Symmetric memory management#

Some distributed APIs like nvmath.distributed.fft.FFT and nvmath.distributed.reshape.Reshape use a PGAS model for parallelism and require GPU operands to be allocated on the symmetric memory heap. We offer helpers to allocate CuPy ndarrays and PyTorch tensors on symmetric memory. To do so, simply specify the local shape, the array package and dtype:

import cupy
import torch

# Allocate a CuPy array of shape (3,3) on each process
a = nvmath.distributed.allocate_symmetric_memory((3,3), cupy, dtype=cupy.float32)

# Allocate a torch tensor of shape (3,3) on each process
b = nvmath.distributed.allocate_symmetric_memory((3,3), torch, dtype=torch.float64)

# ... do distributed computations using these operands, as well as any
# array operations supported by the package

nvmath.distributed.free_symmetric_memory(a, b)

Important

Any memory on the symmetric heap that is owned by the user (e.g. allocated with allocate_symmetric_memory() or returned to the user by a distributed API) must be deleted explicitly using free_symmetric_memory(). You cannot rely on the Python garbage collector to do this, since freeing a symmetric allocation is a collective call which must be done by all processes, and the garbage collector does not free memory in a deterministic fashion.

Note

The allocation size on each process must be the same (due to the symmetric memory requirement). This implies that, by default, the shape and dtype must be the same on every process. For non-uniform shapes, you can use make_symmetric=True to force a symmetric allocation under the hood (see the example below).
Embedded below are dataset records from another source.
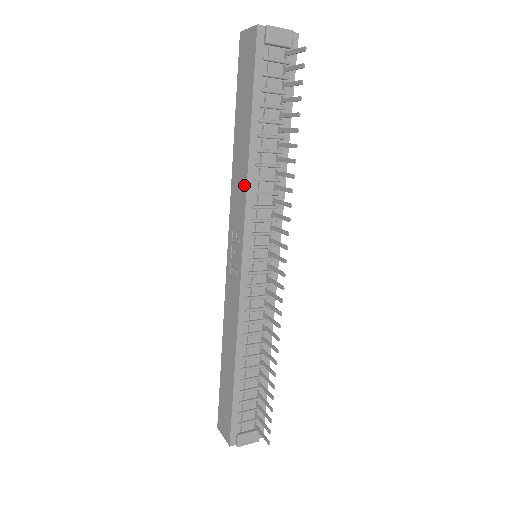
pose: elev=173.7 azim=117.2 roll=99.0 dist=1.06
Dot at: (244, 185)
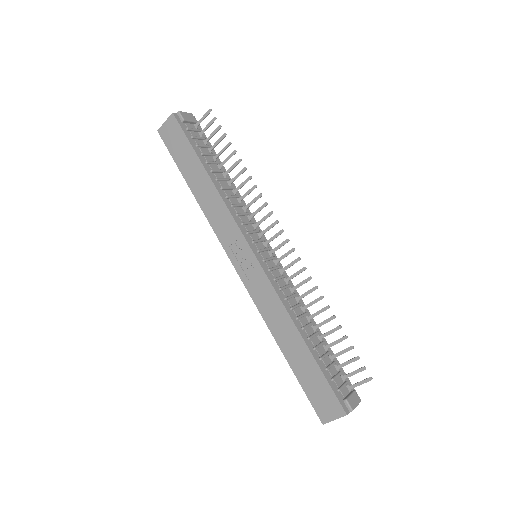
Dot at: (221, 204)
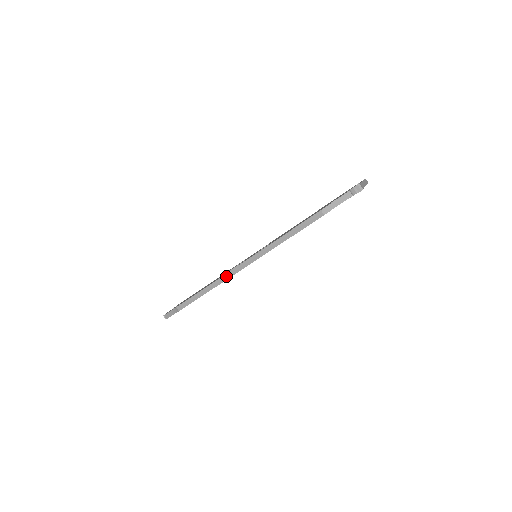
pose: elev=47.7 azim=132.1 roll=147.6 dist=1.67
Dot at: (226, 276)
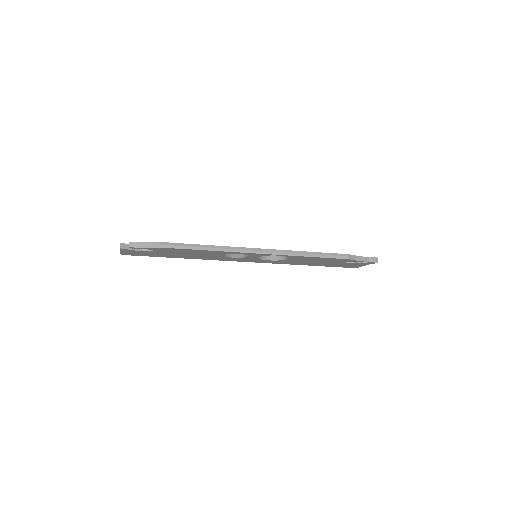
Dot at: (239, 249)
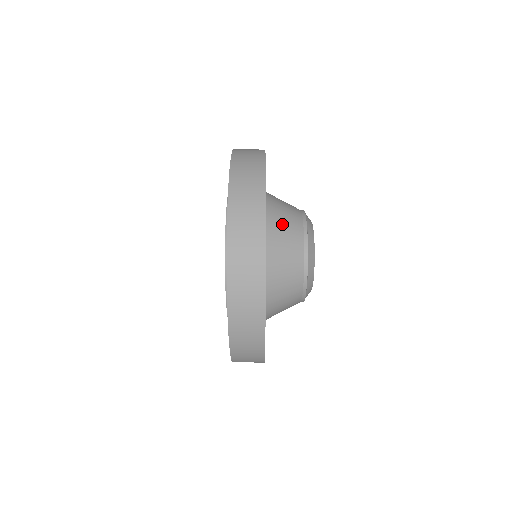
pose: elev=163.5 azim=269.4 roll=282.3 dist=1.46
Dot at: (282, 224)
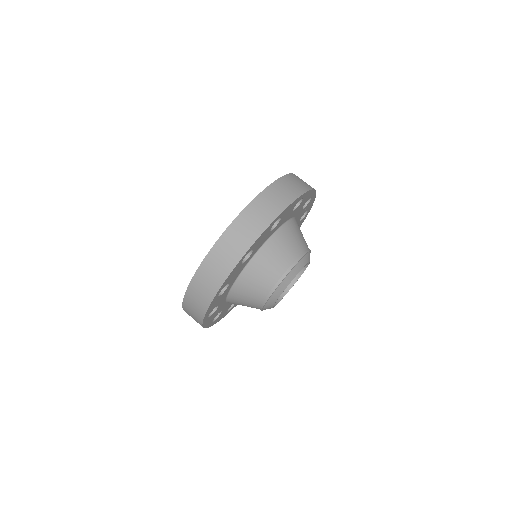
Dot at: (251, 285)
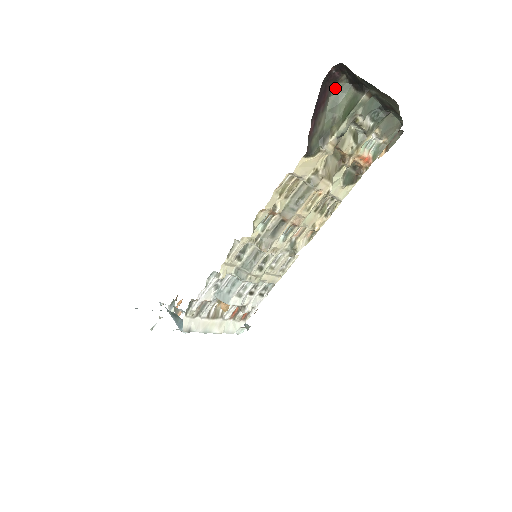
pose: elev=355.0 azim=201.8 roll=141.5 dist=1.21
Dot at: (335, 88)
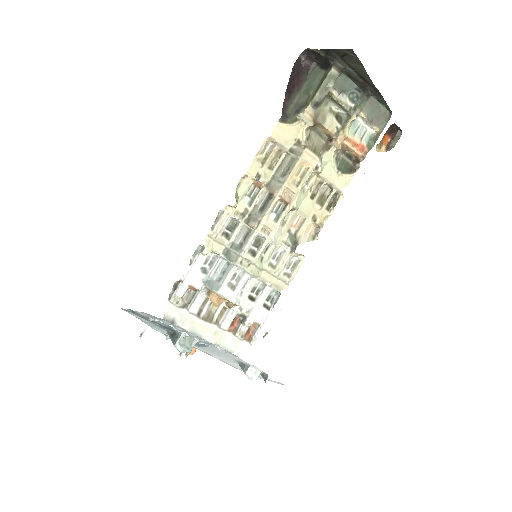
Dot at: (309, 76)
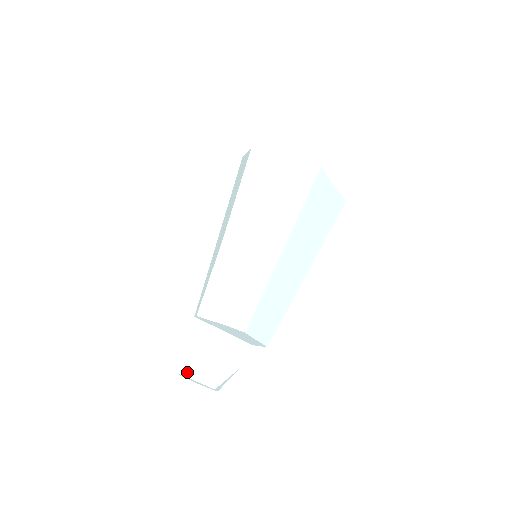
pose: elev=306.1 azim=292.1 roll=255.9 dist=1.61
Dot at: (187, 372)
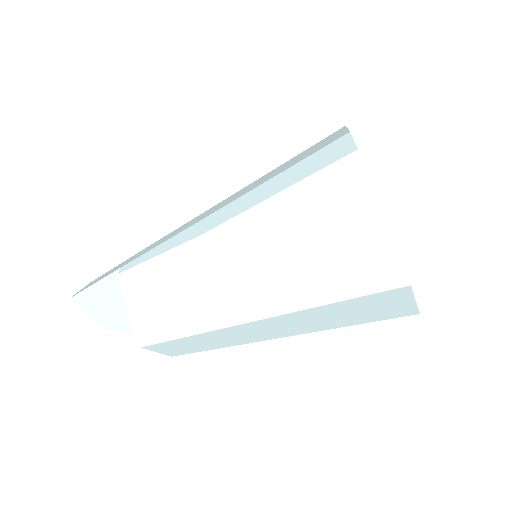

If the shape and dtype is not uniform across processes, you can make the allocation symmetric by using make_symmetric=True:

# Get process rank from mpi4py communicator.
rank = communicator.Get_rank()
# Note: this will raise an error if make_symmetric is False.
if rank == 0:
    a = nvmath.distributed.allocate_symmetric_memory((3,3), cupy, make_symmetric=True)
else:
    a = nvmath.distributed.allocate_symmetric_memory((2,3), cupy, make_symmetric=True)
# ...
nvmath.distributed.free_symmetric_memory(a)

This will allocate a buffer of the same size (in bytes) on each process, with the returned ndarray/tensor backed by that buffer, but of exactly the requested shape on that process. The size of the buffer is determined based on the process with most elements (rank 0 in the above example).

API Reference#

Symmetric Memory utilities#

nvmath-python provides host-side APIs for managing symmetric memory.

`allocate_symmetric_memory`(shape, package, *)	Return uninitialized tensor of given shape and type, allocated from the symmetric heap, on the device on which nvmath.distributed was initialized.
`free_symmetric_memory`(*tensors)	Frees tensors' data buffer where the buffer was allocated on the symmetric heap.